FOLKENFLIK: Along with cameraman Doug Vogt, Woodruff clambered into the back of an Iraqi tank. They decided to tape a report standing up out of a top hatch. Woodruff was warned to get back inside.
WOODRUFF: And apparently three seconds or so after the driver said that, there was an IED explosion just off to the left.
FOLKENFLIK: Woodruff tells me precisely what happened next.
WOODRUFF: Metal and sand and pebbles and rocks all shattered the left part of my face and my jaw. Some of these little rocks went all the way through my neck, passed the veins and the arteries and ended up in the artery on the right side my neck, went all the way through and went past the esophagus and the trachea and didn't actually kill me.
FOLKENFLIK: Off the air, producers scrambled to prepare an obituary. Doug Vogt was injured but out of danger relatively quickly. Yet, a series of near miracles had to occur for Woodruff to live. An interpreter pressed his hand over Woodruff's neck to quell the bleeding. Military surgeons had to remove a chunk of skull to accommodate his swelling brain. He was back stateside within a few days receiving expert care in a medically-induced coma that lasted five weeks. When Woodruff awoke, he embarked upon years of therapy. Among other things, it was hard for him to find the right words.
WOODRUFF: You know, I can always make my points. There's no question about it. Sometimes there's names that are really hard for me to remember because there's only one of them. There's no synonym for a name.
FOLKENFLIK: Journalism had been an accidental calling. Bored by corporate law, Woodruff took a leave to teach in Beijing, and in 1989, served as an interpreter for CBS News during the Tiananmen Square crackdown. That led to local TV news and then to ABC in the mid-1990s. His passion for reporting persisted. A year after nearly dying, Bob Woodruff returned to the air to cover severely wounded veterans. He even went back to Iraq under tightly controlled conditions. Woodruff knows he'll never be anchor again.
WOODRUFF: You know, I do think about that every once in a while. I certainly did back then. People fight to get back what they got, and they have anger that why didn't they get that and why didn't they keep it. There's no secret. I had the same. In that sense, that's why I relate so well to those who've been wounded in wars.
FOLKENFLIK: Woodruff's wife, Lee, learned that many families of severely wounded troops could not afford to take time off from jobs to be with them during extended recoveries. Together, they set up the Bob Woodruff Foundation, built in part on a yearly concert called Stand Up for Heroes, with performers such as John Oliver and Bruce Springsteen.
(SOUNDBITE OF SONG, "WORKING ON THE HIGHWAY")
BRUCE SPRINGSTEEN: (Singing) Working on the highway and laying down a blacktop.

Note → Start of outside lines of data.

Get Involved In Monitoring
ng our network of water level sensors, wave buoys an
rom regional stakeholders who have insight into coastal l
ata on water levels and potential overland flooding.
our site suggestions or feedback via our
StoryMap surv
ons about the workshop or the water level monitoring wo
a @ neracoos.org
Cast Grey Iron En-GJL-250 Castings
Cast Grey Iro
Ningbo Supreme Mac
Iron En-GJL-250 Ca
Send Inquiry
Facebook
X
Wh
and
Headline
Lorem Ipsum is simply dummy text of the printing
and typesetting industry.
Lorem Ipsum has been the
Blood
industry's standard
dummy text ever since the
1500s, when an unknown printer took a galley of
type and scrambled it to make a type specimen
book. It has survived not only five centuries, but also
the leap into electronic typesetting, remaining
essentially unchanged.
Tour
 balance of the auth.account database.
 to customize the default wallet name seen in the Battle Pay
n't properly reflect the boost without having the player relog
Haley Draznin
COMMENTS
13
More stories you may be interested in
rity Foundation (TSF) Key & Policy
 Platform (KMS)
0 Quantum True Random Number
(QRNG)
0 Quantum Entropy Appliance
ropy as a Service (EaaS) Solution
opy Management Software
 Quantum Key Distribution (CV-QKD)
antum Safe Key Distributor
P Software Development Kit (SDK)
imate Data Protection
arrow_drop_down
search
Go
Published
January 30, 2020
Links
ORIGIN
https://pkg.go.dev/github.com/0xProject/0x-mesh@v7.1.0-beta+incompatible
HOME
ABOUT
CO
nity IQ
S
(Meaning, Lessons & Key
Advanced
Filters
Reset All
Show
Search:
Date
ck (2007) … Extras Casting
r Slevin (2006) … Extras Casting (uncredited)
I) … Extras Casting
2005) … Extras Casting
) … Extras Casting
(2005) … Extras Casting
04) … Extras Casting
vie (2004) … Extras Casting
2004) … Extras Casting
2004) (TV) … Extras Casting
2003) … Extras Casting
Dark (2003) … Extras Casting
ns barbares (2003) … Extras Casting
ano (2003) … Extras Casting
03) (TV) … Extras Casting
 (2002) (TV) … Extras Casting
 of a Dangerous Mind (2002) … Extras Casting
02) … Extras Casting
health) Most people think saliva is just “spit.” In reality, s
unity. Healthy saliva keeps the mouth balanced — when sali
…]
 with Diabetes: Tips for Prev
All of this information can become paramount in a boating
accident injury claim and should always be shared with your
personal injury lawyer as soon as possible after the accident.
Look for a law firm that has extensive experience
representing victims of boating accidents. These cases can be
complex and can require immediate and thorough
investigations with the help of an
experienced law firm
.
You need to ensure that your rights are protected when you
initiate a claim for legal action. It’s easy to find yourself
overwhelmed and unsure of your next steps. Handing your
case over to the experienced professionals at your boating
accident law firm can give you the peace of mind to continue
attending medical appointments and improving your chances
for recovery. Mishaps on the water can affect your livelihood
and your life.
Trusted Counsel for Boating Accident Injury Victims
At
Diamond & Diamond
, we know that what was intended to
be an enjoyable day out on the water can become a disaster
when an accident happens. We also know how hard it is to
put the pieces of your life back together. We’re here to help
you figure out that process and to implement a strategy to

FOLKENFLIK: The foundation has given away more than $30 million in grants for programs aiding servicemembers and their families. Woodruff says the lessons he shares with wounded troops apply to him, too.
WOODRUFF: You've got to, at some point, just stop dreaming of being exactly the way that you were. There's a lot of moments in your life or things that you're doing in your life will be better than they were before. The work that we've done with our foundation, I think it's the most satisfying, fulfilling thing I've ever done in my life.
FOLKENFLIK: Last year, he returned to China as ABC's new Beijing correspondent. It might take him a little more effort than the typical reporter to turn a story. Bob Woodruff is OK with that. David Folkenflik, NPR News.